## [Task description]
What lines of the data include the string "objects"? Copy them all.

## [Exercise materials]
┌──

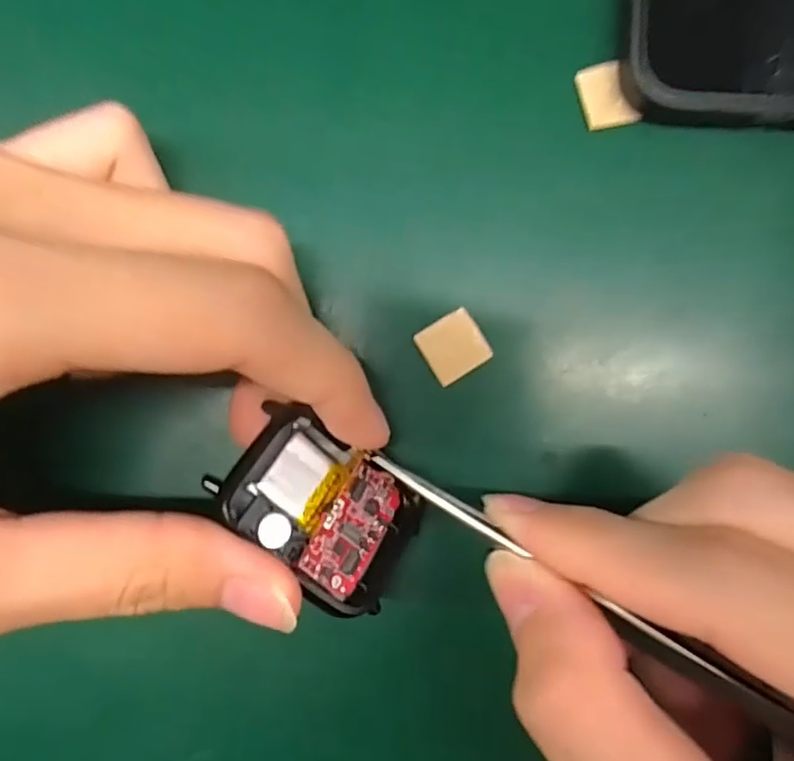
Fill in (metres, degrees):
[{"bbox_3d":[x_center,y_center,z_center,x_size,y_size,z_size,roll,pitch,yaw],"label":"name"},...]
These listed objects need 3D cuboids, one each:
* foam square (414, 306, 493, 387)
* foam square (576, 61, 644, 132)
[{"bbox_3d":[0.015,-0.009,0.154,0.016,0.004,0.016,-32,89,-2],"label":"foam square"},{"bbox_3d":[0.054,-0.074,0.155,0.014,0.004,0.016,-15,88,-2],"label":"foam square"}]

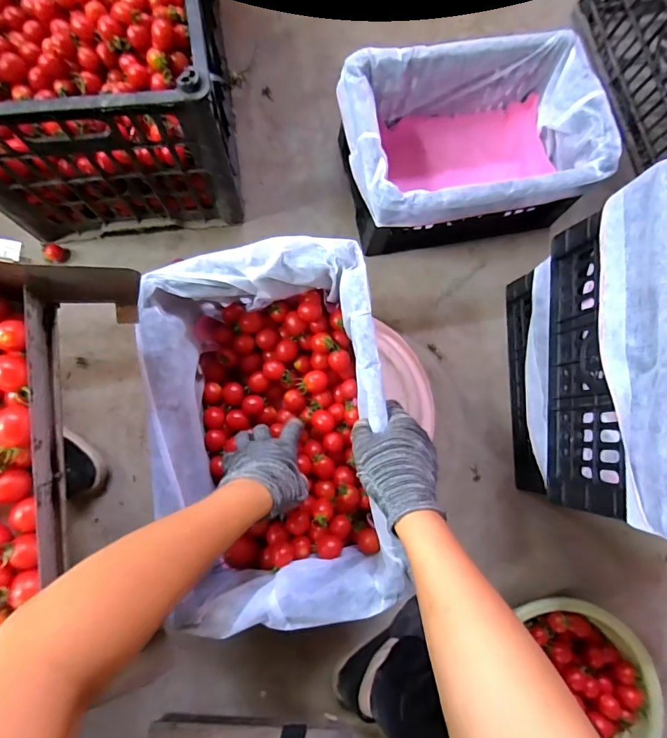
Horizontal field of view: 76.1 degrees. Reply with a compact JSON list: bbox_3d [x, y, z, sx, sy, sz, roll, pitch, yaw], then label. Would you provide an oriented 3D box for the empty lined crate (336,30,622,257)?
[{"bbox_3d":[0.205,-0.352,0.690,0.369,0.175,0.236,-10,83,-5],"label":"empty lined crate"}]

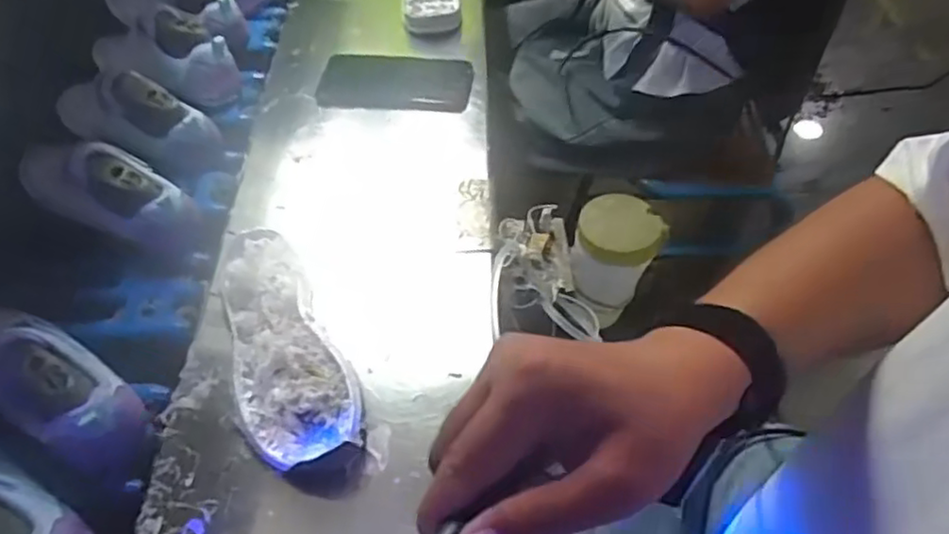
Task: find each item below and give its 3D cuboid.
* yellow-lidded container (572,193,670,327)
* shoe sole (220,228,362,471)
[{"bbox_3d":[0.133,-0.007,0.631,0.073,0.106,0.072,0,57,1],"label":"yellow-lidded container"},{"bbox_3d":[-0.147,0.055,0.490,0.081,0.036,0.214,-21,59,-12],"label":"shoe sole"}]

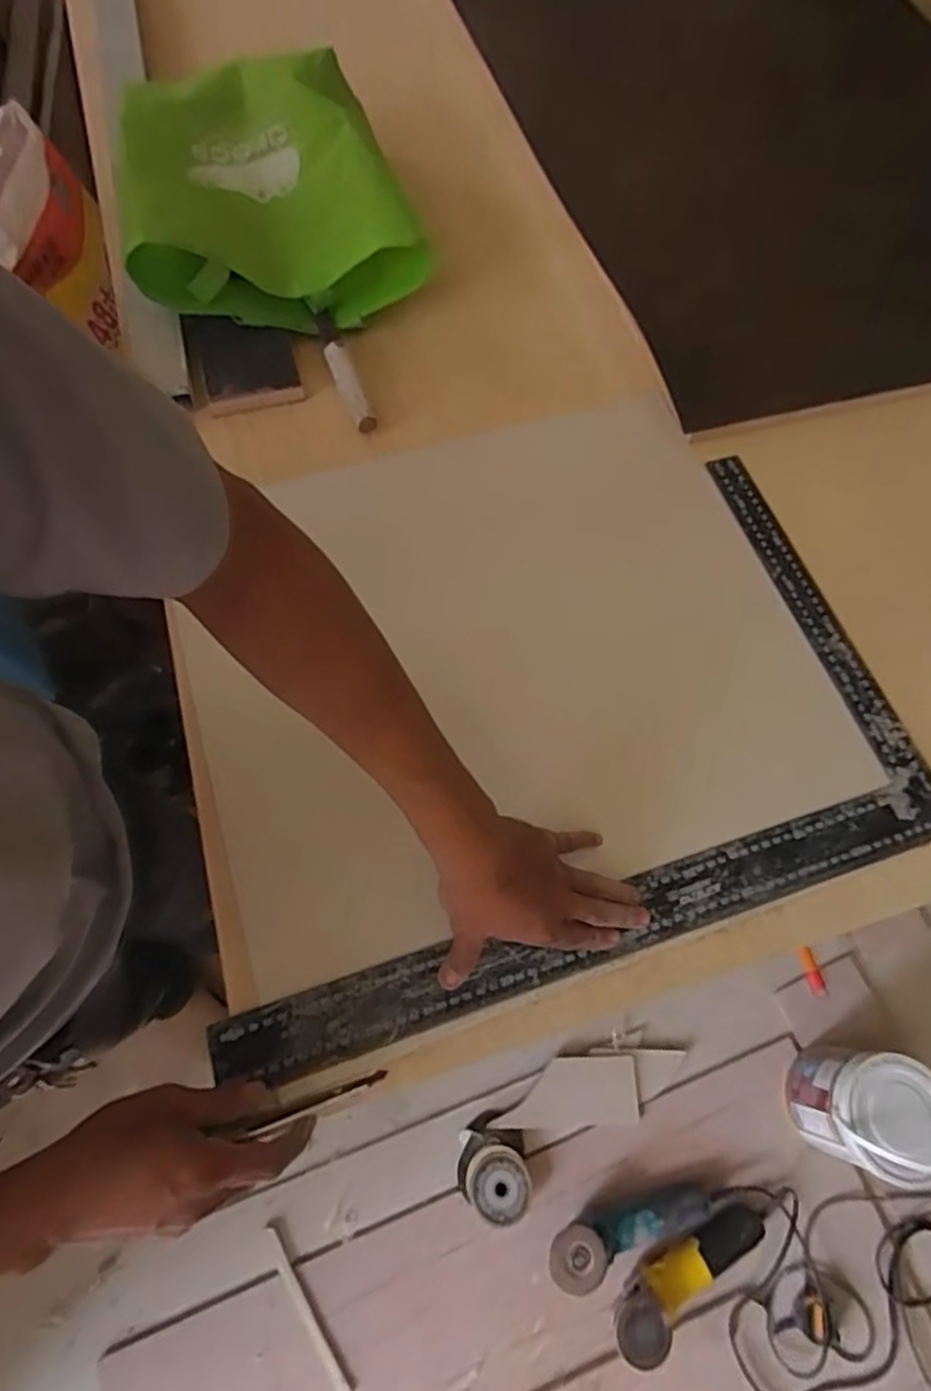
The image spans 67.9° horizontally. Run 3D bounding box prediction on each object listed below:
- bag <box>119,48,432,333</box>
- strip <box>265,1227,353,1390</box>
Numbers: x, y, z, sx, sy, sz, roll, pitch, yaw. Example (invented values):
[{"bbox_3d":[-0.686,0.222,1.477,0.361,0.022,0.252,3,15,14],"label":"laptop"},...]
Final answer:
[{"bbox_3d":[-0.212,-0.543,0.751,0.283,0.090,0.335,-10,68,-7],"label":"bag"},{"bbox_3d":[-0.246,0.947,1.064,0.020,0.009,0.248,-31,71,-16],"label":"strip"}]

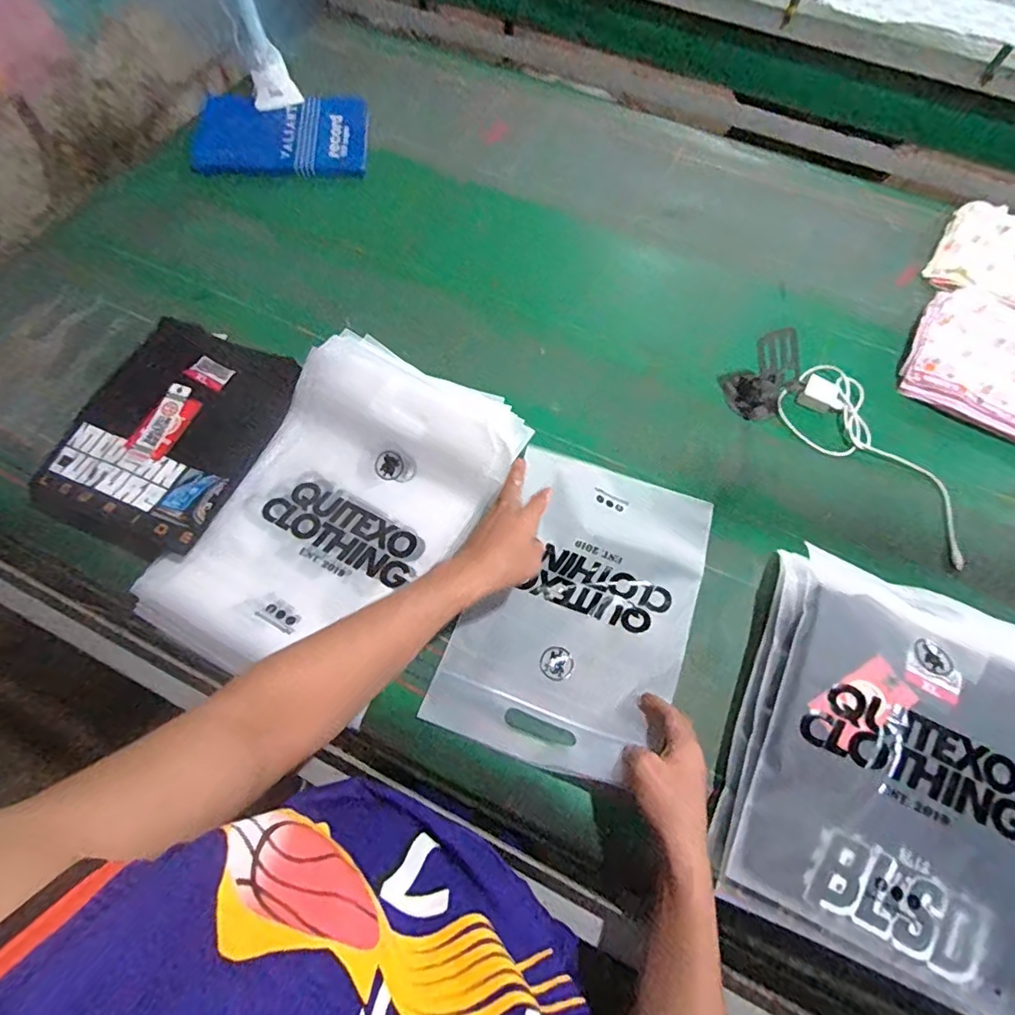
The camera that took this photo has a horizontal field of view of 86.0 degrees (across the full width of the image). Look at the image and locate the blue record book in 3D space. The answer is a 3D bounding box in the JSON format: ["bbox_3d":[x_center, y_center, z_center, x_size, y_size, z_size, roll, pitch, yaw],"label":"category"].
[{"bbox_3d":[-0.383,-0.654,0.941,0.266,0.022,0.205,-4,65,-3],"label":"blue record book"}]

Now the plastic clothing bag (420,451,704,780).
[{"bbox_3d":[0.089,0.105,0.621,0.243,0.035,0.350,21,66,6],"label":"plastic clothing bag"}]

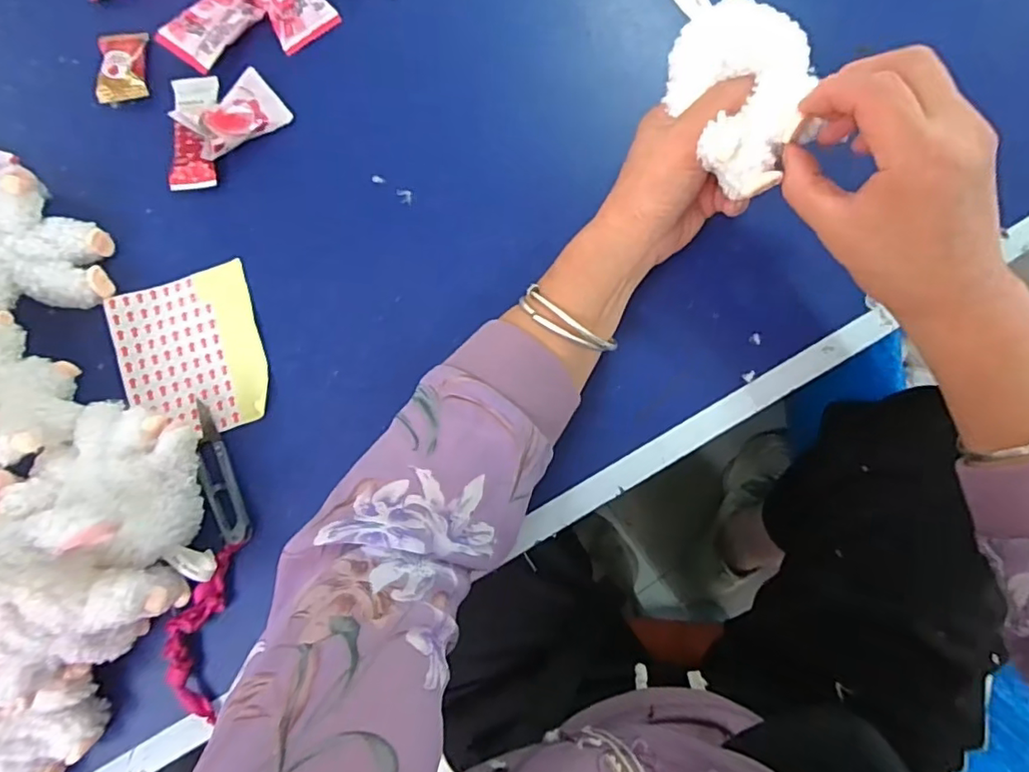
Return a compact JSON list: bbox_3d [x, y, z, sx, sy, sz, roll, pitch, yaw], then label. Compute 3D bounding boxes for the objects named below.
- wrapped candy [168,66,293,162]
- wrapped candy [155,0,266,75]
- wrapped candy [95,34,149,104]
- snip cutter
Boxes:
[{"bbox_3d":[-0.215,-0.207,0.439,0.074,0.014,0.048,-37,89,-21],"label":"wrapped candy"},{"bbox_3d":[-0.241,-0.287,0.453,0.046,0.023,0.072,34,83,8],"label":"wrapped candy"},{"bbox_3d":[-0.315,-0.259,0.457,0.037,0.017,0.068,-13,80,1],"label":"wrapped candy"},{"bbox_3d":[-0.205,0.060,0.395,0.018,0.009,0.101,-23,80,-1],"label":"snip cutter"}]

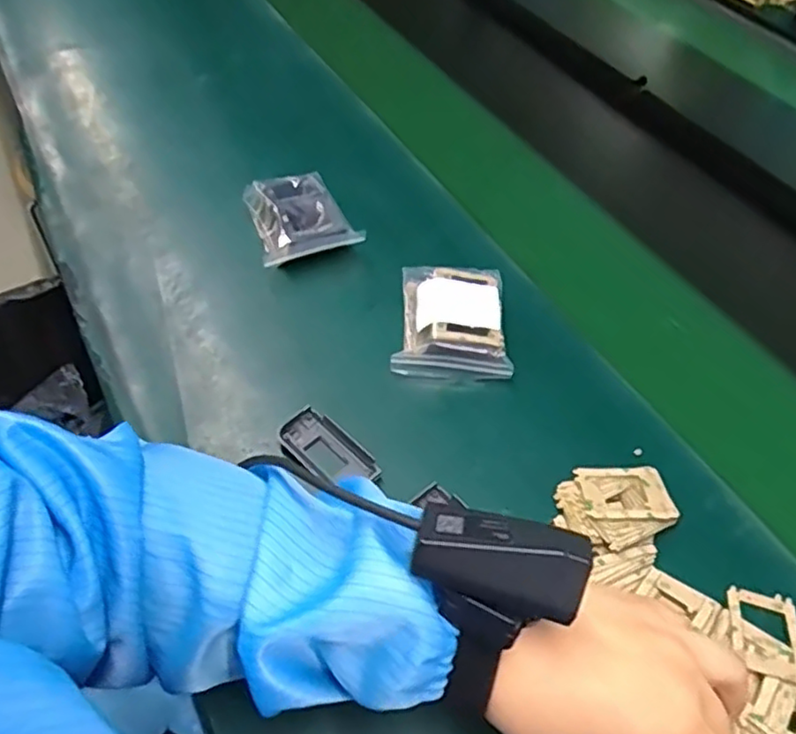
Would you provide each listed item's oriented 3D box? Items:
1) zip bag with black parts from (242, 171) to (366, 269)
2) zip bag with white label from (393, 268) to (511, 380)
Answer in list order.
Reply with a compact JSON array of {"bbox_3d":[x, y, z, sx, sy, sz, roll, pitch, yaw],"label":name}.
[{"bbox_3d":[-0.088,-0.136,0.597,0.088,0.040,0.099,-12,52,-15],"label":"zip bag with black parts"},{"bbox_3d":[0.043,-0.038,0.529,0.087,0.034,0.110,4,51,0],"label":"zip bag with white label"}]

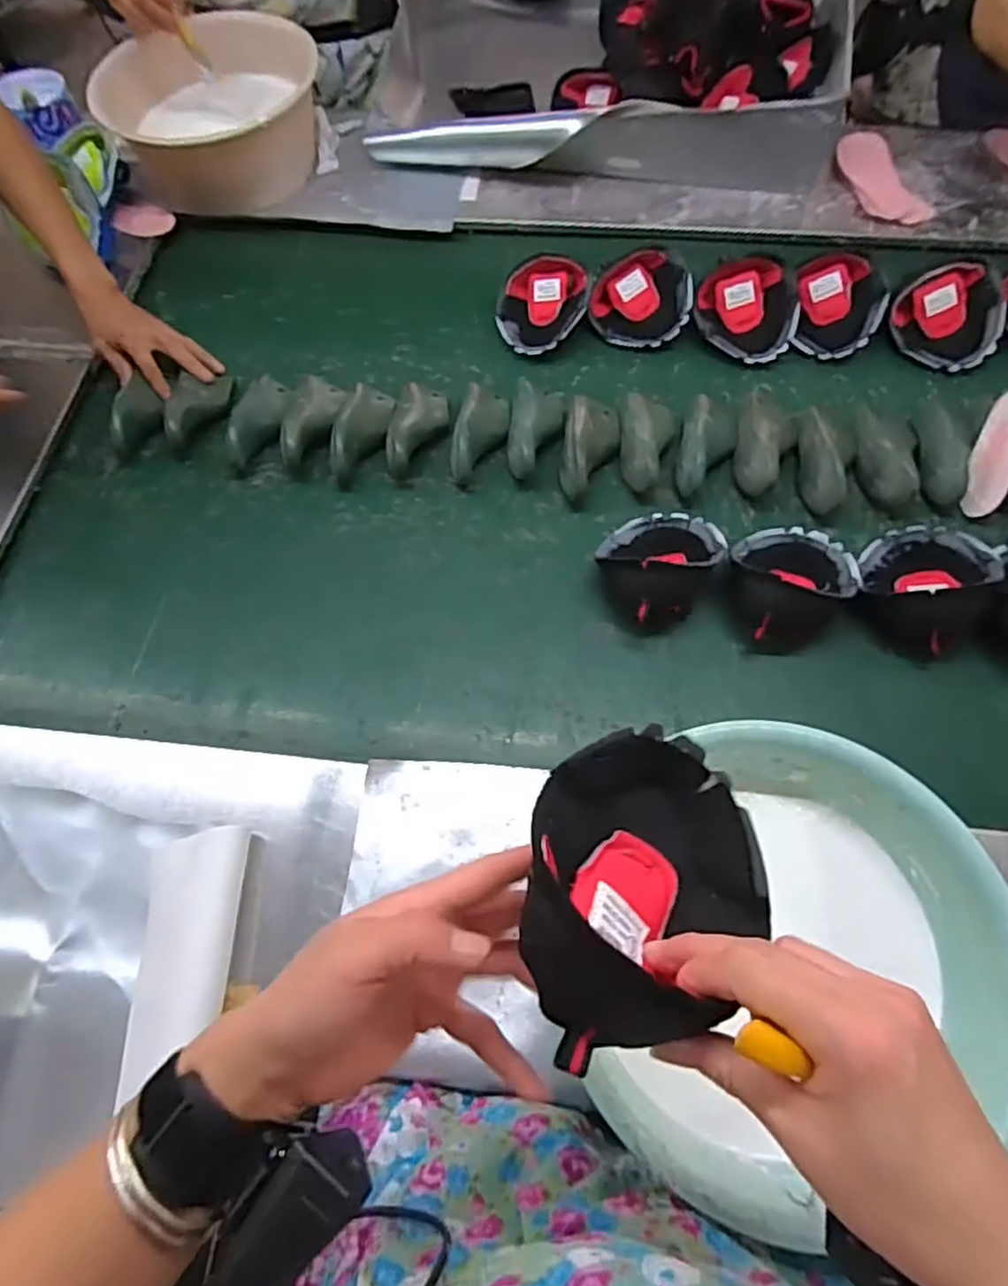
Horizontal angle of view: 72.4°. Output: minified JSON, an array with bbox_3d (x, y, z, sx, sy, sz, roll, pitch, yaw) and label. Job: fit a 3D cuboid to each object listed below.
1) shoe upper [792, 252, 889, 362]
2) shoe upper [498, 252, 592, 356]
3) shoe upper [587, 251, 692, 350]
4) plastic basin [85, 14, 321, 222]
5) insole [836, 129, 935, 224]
[{"bbox_3d":[0.399,-0.408,0.838,0.111,0.059,0.119,4,66,3],"label":"shoe upper"},{"bbox_3d":[0.048,-0.427,0.868,0.122,0.053,0.120,3,66,3],"label":"shoe upper"},{"bbox_3d":[0.170,-0.424,0.865,0.127,0.060,0.107,5,66,4],"label":"shoe upper"},{"bbox_3d":[-0.407,-0.744,0.969,0.285,0.125,0.285,-1,66,1],"label":"plastic basin"},{"bbox_3d":[0.496,-0.616,0.915,0.076,0.015,0.158,-30,76,1],"label":"insole"}]

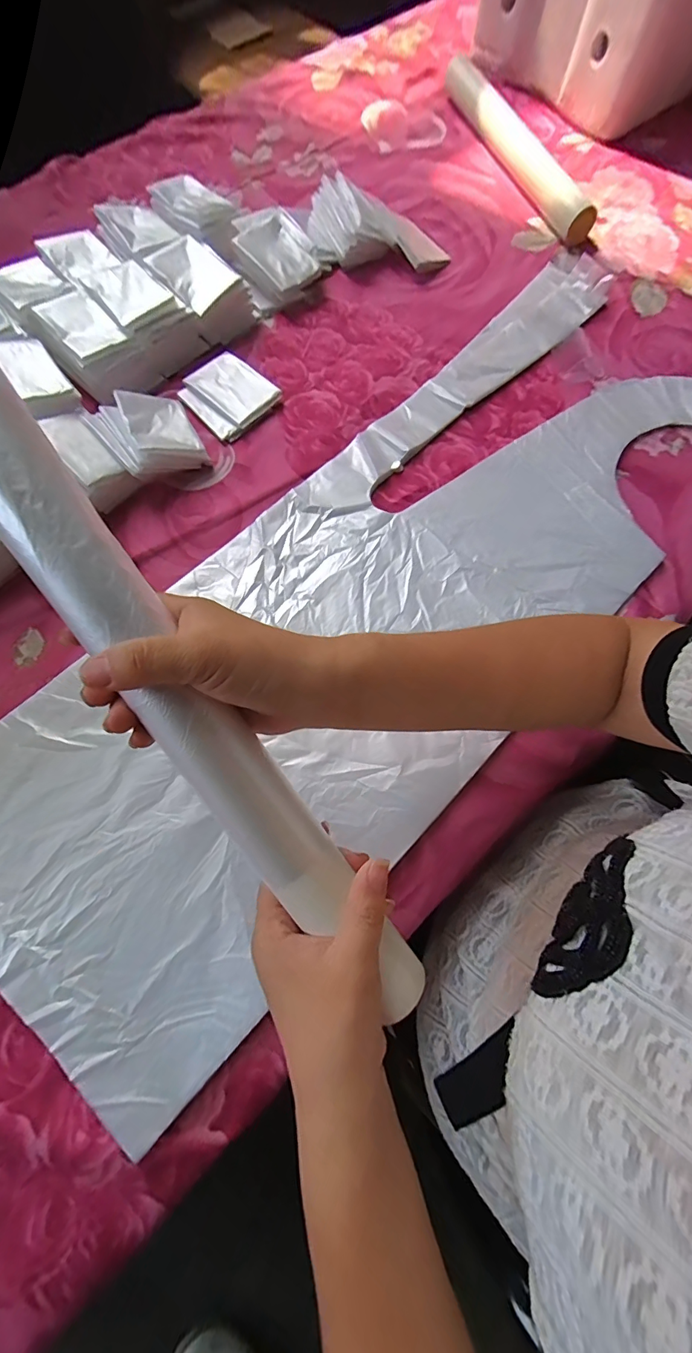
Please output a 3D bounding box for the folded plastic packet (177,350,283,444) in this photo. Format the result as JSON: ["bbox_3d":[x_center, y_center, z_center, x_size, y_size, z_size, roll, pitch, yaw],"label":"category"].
[{"bbox_3d":[-0.125,-0.301,0.456,0.087,0.009,0.080,43,77,10],"label":"folded plastic packet"}]

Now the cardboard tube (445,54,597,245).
[{"bbox_3d":[0.226,-0.728,0.589,0.042,0.042,0.360,-25,76,-9],"label":"cardboard tube"}]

└──

## [Exercise solution]
These listed objects need 3D cuboids, one each:
Return a compact JSON list: bbox_3d [x, y, z, sx, sy, sz, roll, pitch, yaw], then label. Compute 3D bounding boxes for the objects named below.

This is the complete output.